On Nov 14, 2008, at 11:22 AM, Brent Meeker wrote:
> For a non-materialist it seems that an un-implemented
> idea or program is an incoherent concept.  So for the non-materialist
> there can be no such distinction as "implemented" or "not  
> implemented".

I can't answer for Bruno, but in my formulation, I would say that we  
can talk about "un-implemented" programs as long as we understand that  
we just mean "un-implemented in our particular world".

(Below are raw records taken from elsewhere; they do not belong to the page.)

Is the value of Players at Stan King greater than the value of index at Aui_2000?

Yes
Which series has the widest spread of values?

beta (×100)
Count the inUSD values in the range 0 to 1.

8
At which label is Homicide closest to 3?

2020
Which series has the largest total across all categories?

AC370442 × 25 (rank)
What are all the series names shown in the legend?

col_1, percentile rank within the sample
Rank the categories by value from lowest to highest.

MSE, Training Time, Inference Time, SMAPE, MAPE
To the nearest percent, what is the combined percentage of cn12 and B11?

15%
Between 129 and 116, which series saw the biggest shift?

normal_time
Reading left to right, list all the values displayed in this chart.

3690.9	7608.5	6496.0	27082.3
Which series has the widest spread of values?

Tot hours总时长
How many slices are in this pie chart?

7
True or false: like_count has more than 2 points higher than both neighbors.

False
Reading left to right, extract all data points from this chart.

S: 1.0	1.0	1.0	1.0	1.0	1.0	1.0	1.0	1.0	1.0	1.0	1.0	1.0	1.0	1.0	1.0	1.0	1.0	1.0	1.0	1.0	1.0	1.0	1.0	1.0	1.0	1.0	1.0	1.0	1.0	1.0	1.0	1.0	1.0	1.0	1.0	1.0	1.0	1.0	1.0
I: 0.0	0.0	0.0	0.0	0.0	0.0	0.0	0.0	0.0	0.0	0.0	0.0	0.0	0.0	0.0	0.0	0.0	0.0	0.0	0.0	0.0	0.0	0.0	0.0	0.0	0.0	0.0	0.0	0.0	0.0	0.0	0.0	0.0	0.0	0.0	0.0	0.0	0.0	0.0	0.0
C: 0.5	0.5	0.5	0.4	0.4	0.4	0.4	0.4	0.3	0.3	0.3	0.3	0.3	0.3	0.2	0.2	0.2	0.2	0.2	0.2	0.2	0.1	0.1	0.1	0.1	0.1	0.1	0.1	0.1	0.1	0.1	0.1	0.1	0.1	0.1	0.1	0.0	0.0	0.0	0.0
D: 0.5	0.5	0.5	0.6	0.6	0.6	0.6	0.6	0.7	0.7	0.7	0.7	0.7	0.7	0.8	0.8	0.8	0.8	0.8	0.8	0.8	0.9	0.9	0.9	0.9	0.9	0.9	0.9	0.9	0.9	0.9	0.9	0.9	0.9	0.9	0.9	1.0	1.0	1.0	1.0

Imagine again the mathematical description of Conway's Life applied to  
the binary digits of PI. Somewhere within that description there may  
be descriptions of beings who have built their own computers (which  
would ultimately be made out of "gliders" and so on). In that mundane  
sense, those beings "perform computations" and "implement programs"  
within that world. Even if those beings accepted what I'm calling  
Mathematical Physicalism, they could still talk about un-implemented  
programs, but they'd just mean "unimplemented by us in this particular  
world".

The same goes for "existence" and "non-existence". As a Mathematical  
Physicalist, I believe that "everything exists" (at least, everything  
that's mathematically describable). But it's still convenient to say  
things like "Unicorns don't exist", by which I just mean that they  
(probably) don't exist in my particular world. (And by "my particular  
world", I really mean the cloud of worlds represented by all my  
possible future states and all my possible past states. And so on.)